Secure Your Important Documents

Posted by Ray Barry

You may think that keeping important documents in a lock filing cabinet is enough security, but with today's technology, electronically storing documents is much safer. You can assign levels of confidentiality and assign employees levels of confidentiality for access. Furthermore, when it's time to purge files, you don't have to worry about choosing a shredding company that you trust. A side benefit is that you have extra space that is no longer taken up by filing cabinets.

Secure Your Important Documents

When you set up an electronic document repository, put a security plan in place. The plan should allow you to administer the repository and add and delete employees easily. Some considerations include:

  • Storing documents with same types of confidentiality like classification folders;

  • Assigning employees different classification levels for access or denied access to certain classified documents;

  • Using inheritance to apply security settings over groups of documents, rather than assigning each document its own security classification; and

  • Auto filing documents to reduce the risk of misfiling.

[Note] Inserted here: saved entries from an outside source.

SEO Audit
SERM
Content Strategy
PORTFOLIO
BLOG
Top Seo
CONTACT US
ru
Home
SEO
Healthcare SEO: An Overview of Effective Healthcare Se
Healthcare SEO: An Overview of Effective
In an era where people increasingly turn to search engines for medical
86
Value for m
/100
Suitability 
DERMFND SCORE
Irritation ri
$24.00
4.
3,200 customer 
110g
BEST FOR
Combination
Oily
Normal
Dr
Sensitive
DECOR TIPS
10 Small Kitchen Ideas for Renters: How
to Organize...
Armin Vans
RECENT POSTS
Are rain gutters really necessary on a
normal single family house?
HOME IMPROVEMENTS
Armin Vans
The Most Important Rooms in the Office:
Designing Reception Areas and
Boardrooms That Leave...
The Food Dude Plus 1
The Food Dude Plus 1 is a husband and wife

When you arrange your document filing according to confidentiality classification, you'll find it easier to manage document security.

Mobile Access

Should you and your employees have access to documents on mobile devices such as smart phones, tablets and laptop computers, disable the automatic log in function. This will for anyone with access to the mobile device to log in each and every time. While that could be inconvenient, especially for someone who accesses documents frequently, it increases security if someone loses a mobile device or if the device gets stolen.

Risky Practices

Eliminate risky practices such as allowing downloading and temporarily storing documents in clear text on generic USB devices, moving confidential documents to Dropbox and downloading documents to a public drive. Make sure any document sharing capabilities are defined in your office's security plan, and that those capabilities are truly secure.

Also, ensure that employees know where they can securely send documents within the organization. For example, a partner should not be sending confidential documents to a receptionist or other office worker if that person or his or her area of office does not have the proper security clearances.

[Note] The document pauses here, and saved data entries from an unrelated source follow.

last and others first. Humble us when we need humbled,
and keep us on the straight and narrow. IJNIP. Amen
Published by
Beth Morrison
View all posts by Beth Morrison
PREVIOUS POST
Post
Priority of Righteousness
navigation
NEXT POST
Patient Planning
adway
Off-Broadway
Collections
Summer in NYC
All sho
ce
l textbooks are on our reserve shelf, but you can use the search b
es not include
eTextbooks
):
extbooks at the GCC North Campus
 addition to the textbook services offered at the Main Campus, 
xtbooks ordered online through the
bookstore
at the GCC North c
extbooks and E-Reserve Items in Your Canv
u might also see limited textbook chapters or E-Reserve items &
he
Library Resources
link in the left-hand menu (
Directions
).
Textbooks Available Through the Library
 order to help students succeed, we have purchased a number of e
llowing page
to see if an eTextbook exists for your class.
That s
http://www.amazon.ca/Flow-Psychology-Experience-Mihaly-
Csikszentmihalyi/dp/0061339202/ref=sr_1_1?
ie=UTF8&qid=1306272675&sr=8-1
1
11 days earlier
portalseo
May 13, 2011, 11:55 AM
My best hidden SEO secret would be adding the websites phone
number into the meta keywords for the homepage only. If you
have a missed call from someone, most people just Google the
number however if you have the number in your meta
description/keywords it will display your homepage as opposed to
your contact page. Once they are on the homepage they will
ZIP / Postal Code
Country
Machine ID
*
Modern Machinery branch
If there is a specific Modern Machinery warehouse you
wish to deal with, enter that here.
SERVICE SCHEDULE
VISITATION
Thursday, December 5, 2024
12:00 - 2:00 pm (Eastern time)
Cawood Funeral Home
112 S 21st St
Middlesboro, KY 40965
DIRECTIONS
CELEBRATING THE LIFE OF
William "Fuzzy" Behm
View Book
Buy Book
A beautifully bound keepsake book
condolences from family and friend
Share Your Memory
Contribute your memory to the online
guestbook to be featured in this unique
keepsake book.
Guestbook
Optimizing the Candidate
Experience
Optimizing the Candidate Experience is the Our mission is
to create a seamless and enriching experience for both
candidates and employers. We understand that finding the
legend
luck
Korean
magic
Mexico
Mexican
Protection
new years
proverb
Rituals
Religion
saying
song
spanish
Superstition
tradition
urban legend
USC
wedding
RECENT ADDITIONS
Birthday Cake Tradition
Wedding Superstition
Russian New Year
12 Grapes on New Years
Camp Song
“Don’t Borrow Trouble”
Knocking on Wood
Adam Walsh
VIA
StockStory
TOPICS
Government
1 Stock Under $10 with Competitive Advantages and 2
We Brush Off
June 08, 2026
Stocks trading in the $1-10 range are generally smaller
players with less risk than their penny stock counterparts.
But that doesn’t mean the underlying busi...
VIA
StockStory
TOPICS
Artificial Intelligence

Information Classification

When you create a classification system for documents, be sure that all employees understand the classification system and that all documents are tagged appropriately. Since many people do not read policy manuals, publish the information classification system in a separate manual.

The classification system should also be implemented in the technical infrastructure so that it's easy to find and understand. Keep the classification system simple. If it's too complex, employees are less likely to follow it.

Document Disposal

When you have physical documents, they must be shredded to prevent identity theft. Once shredded, the documents should be burned so that there is no chance of them being recreated. Once documents leave the shredder, they make their way to a dump where bags of your shredded classified documents may sit in an unlocked area, just waiting for someone to comb through them.

When you have electronic documents, hardware – hard drives, flash drives and other digital storage devices – tend to break over time.  Learn more about hard drive destruction from Carolina Shred. Or, you may want to upgrade to a larger hard drive. Once you copy your confidential documents to the new hardware, you will need to dispose of the old hardware.

Keep in mind that even though you deleted the information off the old hardware, it's not really gone. With the proper knowledge and software, anyone could find those deleted documents since they are not really deleted. The safest way to ensure that no data can be recovered is to destroy the hardware so that it can no longer be used. One good whack with a hammer isn't enough. The actual disc must be destroyed, along with the case and electronics on the hard drive. Your data is safe only when you completely destroy the hardware so that it cannot be put back together.